## [Problem statement]
Return the opening lines of the material, word for word. End with the line that contains "Pos Terkait".

## [Information provided]
***
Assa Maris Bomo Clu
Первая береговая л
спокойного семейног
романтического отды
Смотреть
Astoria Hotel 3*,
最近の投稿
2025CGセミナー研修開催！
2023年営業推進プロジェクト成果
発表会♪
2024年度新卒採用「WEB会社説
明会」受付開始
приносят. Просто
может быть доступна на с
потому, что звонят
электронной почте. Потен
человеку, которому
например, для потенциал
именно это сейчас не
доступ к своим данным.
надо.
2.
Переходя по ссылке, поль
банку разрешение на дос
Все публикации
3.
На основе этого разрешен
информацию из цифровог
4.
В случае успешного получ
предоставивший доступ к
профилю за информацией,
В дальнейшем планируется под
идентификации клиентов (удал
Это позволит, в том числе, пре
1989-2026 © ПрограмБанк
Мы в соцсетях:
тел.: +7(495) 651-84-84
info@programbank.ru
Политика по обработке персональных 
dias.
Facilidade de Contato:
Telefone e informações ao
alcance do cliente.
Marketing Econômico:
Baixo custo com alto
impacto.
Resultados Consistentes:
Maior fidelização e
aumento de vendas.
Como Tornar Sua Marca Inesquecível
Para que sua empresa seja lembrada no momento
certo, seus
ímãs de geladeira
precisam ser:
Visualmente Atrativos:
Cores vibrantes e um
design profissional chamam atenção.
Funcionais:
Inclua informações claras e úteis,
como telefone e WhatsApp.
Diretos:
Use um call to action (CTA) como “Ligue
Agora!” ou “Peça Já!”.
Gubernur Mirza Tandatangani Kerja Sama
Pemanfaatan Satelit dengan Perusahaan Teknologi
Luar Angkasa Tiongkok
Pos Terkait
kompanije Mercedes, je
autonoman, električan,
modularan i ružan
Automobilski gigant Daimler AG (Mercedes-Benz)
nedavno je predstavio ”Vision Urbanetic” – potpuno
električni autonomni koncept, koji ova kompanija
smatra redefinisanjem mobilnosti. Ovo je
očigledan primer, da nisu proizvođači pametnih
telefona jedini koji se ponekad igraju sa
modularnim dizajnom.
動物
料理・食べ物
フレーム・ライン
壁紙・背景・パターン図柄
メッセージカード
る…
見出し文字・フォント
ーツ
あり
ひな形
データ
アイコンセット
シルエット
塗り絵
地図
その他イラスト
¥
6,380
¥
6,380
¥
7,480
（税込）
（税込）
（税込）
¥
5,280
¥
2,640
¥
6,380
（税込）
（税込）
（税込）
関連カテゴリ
***
## [Problem solution]
Assa Maris Bomo Clu
Первая береговая л
спокойного семейног
романтического отды
Смотреть
Astoria Hotel 3*,
最近の投稿
2025CGセミナー研修開催！
2023年営業推進プロジェクト成果
発表会♪
2024年度新卒採用「WEB会社説
明会」受付開始
приносят. Просто
может быть доступна на с
потому, что звонят
электронной почте. Потен
человеку, которому
например, для потенциал
именно это сейчас не
доступ к своим данным.
надо.
2.
Переходя по ссылке, поль
банку разрешение на дос
Все публикации
3.
На основе этого разрешен
информацию из цифровог
4.
В случае успешного получ
предоставивший доступ к
профилю за информацией,
В дальнейшем планируется под
идентификации клиентов (удал
Это позволит, в том числе, пре
1989-2026 © ПрограмБанк
Мы в соцсетях:
тел.: +7(495) 651-84-84
info@programbank.ru
Политика по обработке персональных 
dias.
Facilidade de Contato:
Telefone e informações ao
alcance do cliente.
Marketing Econômico:
Baixo custo com alto
impacto.
Resultados Consistentes:
Maior fidelização e
aumento de vendas.
Como Tornar Sua Marca Inesquecível
Para que sua empresa seja lembrada no momento
certo, seus
ímãs de geladeira
precisam ser:
Visualmente Atrativos:
Cores vibrantes e um
design profissional chamam atenção.
Funcionais:
Inclua informações claras e úteis,
como telefone e WhatsApp.
Diretos:
Use um call to action (CTA) como “Ligue
Agora!” ou “Peça Já!”.
Gubernur Mirza Tandatangani Kerja Sama
Pemanfaatan Satelit dengan Perusahaan Teknologi
Luar Angkasa Tiongkok
Pos Terkait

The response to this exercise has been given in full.